> **EXERCISE DESCRIPTION**:
Could you set down the full listing, unchanged?

> **DATA TO USE**:

------------------------------

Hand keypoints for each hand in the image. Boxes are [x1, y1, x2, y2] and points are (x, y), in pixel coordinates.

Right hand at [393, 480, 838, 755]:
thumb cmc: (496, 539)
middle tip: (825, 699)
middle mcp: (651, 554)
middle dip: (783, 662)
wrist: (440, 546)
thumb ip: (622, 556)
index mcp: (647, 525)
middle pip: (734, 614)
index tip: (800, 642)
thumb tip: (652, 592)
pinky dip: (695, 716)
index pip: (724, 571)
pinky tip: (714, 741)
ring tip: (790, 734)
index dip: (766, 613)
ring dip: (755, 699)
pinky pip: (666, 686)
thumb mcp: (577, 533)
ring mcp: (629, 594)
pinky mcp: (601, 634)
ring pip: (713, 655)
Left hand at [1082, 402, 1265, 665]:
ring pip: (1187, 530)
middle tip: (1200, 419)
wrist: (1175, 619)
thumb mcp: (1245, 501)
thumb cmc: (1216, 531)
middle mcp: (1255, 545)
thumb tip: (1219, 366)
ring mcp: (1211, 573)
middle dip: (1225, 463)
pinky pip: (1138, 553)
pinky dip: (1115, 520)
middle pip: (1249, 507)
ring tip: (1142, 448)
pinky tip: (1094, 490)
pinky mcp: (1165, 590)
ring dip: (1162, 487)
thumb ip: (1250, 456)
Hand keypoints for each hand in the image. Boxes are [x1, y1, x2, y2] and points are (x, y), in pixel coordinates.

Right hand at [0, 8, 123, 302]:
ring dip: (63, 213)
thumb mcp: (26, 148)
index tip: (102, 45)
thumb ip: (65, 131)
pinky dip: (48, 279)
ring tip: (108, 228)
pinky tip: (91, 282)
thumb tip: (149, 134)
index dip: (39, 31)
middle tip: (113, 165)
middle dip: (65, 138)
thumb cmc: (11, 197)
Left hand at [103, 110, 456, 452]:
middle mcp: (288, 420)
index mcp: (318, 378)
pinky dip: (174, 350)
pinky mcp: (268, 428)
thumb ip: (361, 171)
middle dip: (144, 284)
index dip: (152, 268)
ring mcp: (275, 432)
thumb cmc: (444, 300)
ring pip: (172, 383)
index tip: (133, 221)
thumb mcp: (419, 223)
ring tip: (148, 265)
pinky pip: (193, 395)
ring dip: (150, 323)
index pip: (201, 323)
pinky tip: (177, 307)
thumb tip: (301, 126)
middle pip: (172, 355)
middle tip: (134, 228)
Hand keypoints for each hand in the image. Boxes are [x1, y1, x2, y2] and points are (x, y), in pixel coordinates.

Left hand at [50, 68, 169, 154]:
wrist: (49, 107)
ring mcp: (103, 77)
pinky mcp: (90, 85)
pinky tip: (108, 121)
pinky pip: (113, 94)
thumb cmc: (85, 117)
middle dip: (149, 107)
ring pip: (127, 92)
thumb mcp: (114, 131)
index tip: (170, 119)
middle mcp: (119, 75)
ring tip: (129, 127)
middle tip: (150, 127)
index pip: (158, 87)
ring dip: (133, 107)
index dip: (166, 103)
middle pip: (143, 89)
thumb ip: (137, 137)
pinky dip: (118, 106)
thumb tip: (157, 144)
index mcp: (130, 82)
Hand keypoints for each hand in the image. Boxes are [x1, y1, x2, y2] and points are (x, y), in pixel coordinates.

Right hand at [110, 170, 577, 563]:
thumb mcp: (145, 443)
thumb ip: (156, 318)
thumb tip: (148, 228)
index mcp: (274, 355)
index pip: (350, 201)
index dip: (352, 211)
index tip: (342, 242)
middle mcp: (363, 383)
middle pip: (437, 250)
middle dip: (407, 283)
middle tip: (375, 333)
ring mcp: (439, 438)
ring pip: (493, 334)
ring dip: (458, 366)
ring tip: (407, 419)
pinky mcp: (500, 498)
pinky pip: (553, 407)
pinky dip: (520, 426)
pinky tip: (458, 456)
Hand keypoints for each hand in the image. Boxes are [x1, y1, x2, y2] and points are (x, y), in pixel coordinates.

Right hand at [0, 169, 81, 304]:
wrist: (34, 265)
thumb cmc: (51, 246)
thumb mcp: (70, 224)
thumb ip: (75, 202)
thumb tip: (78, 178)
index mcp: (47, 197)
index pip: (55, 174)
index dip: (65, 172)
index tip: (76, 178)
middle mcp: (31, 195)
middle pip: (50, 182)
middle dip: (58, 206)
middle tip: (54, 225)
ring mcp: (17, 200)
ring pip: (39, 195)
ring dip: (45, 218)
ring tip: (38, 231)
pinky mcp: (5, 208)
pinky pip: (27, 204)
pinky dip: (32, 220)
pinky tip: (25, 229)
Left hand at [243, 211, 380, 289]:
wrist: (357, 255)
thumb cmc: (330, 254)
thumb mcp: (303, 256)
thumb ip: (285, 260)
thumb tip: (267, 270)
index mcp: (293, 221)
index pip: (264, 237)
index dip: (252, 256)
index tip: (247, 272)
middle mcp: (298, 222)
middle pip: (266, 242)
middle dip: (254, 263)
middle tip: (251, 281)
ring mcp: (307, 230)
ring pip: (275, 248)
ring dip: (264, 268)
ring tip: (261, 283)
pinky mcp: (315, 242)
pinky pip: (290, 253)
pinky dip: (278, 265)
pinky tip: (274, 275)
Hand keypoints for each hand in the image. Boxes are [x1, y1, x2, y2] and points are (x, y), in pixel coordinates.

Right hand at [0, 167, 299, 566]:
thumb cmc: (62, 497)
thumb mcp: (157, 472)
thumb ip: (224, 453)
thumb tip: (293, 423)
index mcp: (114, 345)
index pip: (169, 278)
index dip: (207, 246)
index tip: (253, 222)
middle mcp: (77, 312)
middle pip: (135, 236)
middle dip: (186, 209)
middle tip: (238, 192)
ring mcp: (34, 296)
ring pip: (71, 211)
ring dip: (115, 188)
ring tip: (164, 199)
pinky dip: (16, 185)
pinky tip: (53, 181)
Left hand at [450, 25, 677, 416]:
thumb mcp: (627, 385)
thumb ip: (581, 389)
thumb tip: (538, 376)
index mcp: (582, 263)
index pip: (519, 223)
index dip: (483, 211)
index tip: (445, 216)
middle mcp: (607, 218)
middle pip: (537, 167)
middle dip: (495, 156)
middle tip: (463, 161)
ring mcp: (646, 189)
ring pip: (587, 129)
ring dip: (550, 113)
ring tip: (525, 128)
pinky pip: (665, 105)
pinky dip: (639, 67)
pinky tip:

------------------------------

> **ANSWER TO THE EXERCISE**:
Hand keypoints for each hand in the image. Boxes are [x1, y1, x2, y2] and points are (x, y), in pixel coordinates.

Right hand at [393, 480, 838, 755]:
thumb cmc: (496, 539)
middle tip: (825, 699)
middle mcp: (651, 554)
middle dip: (783, 662)
wrist: (440, 546)
thumb ip: (622, 556)
index mcp: (647, 525)
middle pip: (734, 614)
index tip: (800, 642)
thumb tip: (652, 592)
pinky dip: (695, 716)
index pip: (724, 571)
pinky tip: (714, 741)
ring tip: (790, 734)
index dip: (766, 613)
ring dip: (755, 699)
pinky pip: (666, 686)
thumb mcp: (577, 533)
ring mcp: (629, 594)
pinky mcp: (601, 634)
ring pip: (713, 655)
Left hand at [1082, 402, 1265, 665]:
ring pip: (1187, 530)
middle tip: (1200, 419)
wrist: (1175, 619)
thumb mcp: (1245, 501)
thumb cmc: (1216, 531)
middle mcp: (1255, 545)
thumb tip: (1219, 366)
ring mcp: (1211, 573)
middle dip: (1225, 463)
pinky pip: (1138, 553)
pinky dip: (1115, 520)
middle pip: (1249, 507)
ring tip: (1142, 448)
pinky tip: (1094, 490)
pinky mcp: (1165, 590)
ring dip: (1162, 487)
thumb ip: (1250, 456)
Hand keypoints for each hand in the image. Boxes are [x1, y1, x2, y2] and points are (x, y), in pixel coordinates.

Right hand at [0, 8, 123, 302]:
ring dip: (63, 213)
thumb mcp: (26, 148)
index tip: (102, 45)
thumb ip: (65, 131)
pinky dip: (48, 279)
ring tip: (108, 228)
pinky tip: (91, 282)
thumb tip: (149, 134)
index dip: (39, 31)
middle tip: (113, 165)
middle dip: (65, 138)
thumb cmc: (11, 197)
Left hand at [103, 110, 456, 452]:
middle mcp: (288, 420)
index mcp: (318, 378)
pinky dip: (174, 350)
pinky mcp: (268, 428)
thumb ip: (361, 171)
middle dip: (144, 284)
index dip: (152, 268)
ring mcp: (275, 432)
thumb cmc: (444, 300)
ring pip: (172, 383)
index tip: (133, 221)
thumb mcp: (419, 223)
ring tip: (148, 265)
pinky pip: (193, 395)
ring dip: (150, 323)
index pip: (201, 323)
pinky tip: (177, 307)
thumb tip: (301, 126)
middle pip: (172, 355)
middle tip: (134, 228)
Hand keypoints for each hand in the image. Boxes are [x1, y1, x2, y2] and points are (x, y), in pixel coordinates.

Left hand at [50, 68, 169, 154]:
wrist: (49, 107)
ring mcp: (103, 77)
pinky mcp: (90, 85)
pinky tip: (108, 121)
pinky pip: (113, 94)
thumb cmc: (85, 117)
middle dip: (149, 107)
ring pip: (127, 92)
thumb mcp: (114, 131)
index tip: (170, 119)
middle mcp: (119, 75)
ring tip: (129, 127)
middle tip: (150, 127)
index pip: (158, 87)
ring dip: (133, 107)
index dip: (166, 103)
middle pip: (143, 89)
thumb ip: (137, 137)
pinky dip: (118, 106)
thumb tip: (157, 144)
index mcp: (130, 82)
Hand keypoints for each hand in the image. Boxes are [x1, y1, x2, y2] and points are (x, y), in pixel coordinates.

Right hand at [110, 170, 577, 563]:
thumb mcp: (145, 443)
thumb ip: (156, 318)
thumb tip: (148, 228)
index mcp: (274, 355)
index pip: (350, 201)
index dip: (352, 211)
index tip: (342, 242)
middle mcp: (363, 383)
middle pip: (437, 250)
middle dip: (407, 283)
middle tip: (375, 333)
ring mcp: (439, 438)
ring pip: (493, 334)
ring dip: (458, 366)
ring tip: (407, 419)
pinky mcp: (500, 498)
pinky pip: (553, 407)
pinky dip: (520, 426)
pinky tip: (458, 456)
Hand keypoints for each hand in the image. Boxes are [x1, y1, x2, y2] and points are (x, y), in pixel coordinates.

Right hand at [0, 169, 81, 304]:
wrist: (34, 265)
thumb cmc: (51, 246)
thumb mcp: (70, 224)
thumb ip: (75, 202)
thumb tip: (78, 178)
index mcp: (47, 197)
index pip: (55, 174)
index dip: (65, 172)
index tip: (76, 178)
middle mcp: (31, 195)
middle pip: (50, 182)
middle dip: (58, 206)
middle tip: (54, 225)
ring mcp: (17, 200)
ring pip: (39, 195)
ring dip: (45, 218)
ring tip: (38, 231)
pinky mcp: (5, 208)
pinky pip: (27, 204)
pinky dip: (32, 220)
pinky tip: (25, 229)
Left hand at [243, 211, 380, 289]:
wrist: (357, 255)
thumb cmc: (330, 254)
thumb mcp: (303, 256)
thumb ip: (285, 260)
thumb tip: (267, 270)
index mcp: (293, 221)
index pip: (264, 237)
index dip: (252, 256)
index tip: (247, 272)
middle mcp: (298, 222)
middle pip: (266, 242)
middle dip: (254, 263)
middle tip: (251, 281)
ring mcp: (307, 230)
ring pip: (275, 248)
ring dip: (264, 268)
ring tip: (261, 283)
pinky mcp: (315, 242)
pinky pip: (290, 253)
pinky dip: (278, 265)
pinky tip: (274, 275)
Hand keypoints for each hand in the image. Boxes are [x1, y1, x2, y2] and points are (x, y), in pixel coordinates.

Right hand at [0, 167, 299, 566]:
thumb cmc: (62, 497)
thumb mcp: (157, 472)
thumb ip: (224, 453)
thumb tip: (293, 423)
index mcp: (114, 345)
index pip: (169, 278)
index dip: (207, 246)
index tip: (253, 222)
middle mcp: (77, 312)
middle pip: (135, 236)
middle dip: (186, 209)
middle tip: (238, 192)
ring mcp: (34, 296)
ring pip: (71, 211)
ring dip: (115, 188)
ring tip: (164, 199)
pinky dip: (16, 185)
pinky tip: (53, 181)
Left hand at [450, 25, 677, 416]:
thumb mcp: (627, 385)
thumb ip: (581, 389)
thumb tip: (538, 376)
index mcp: (582, 263)
index pip: (519, 223)
index dip: (483, 211)
index tip: (445, 216)
middle mcp: (607, 218)
middle pip: (537, 167)
middle dip: (495, 156)
middle tip: (463, 161)
ring mcp: (646, 189)
ring pip: (587, 129)
ring dip: (550, 113)
ring tip: (525, 128)
pinky pip: (665, 105)
pinky dip: (639, 67)
pinky tip:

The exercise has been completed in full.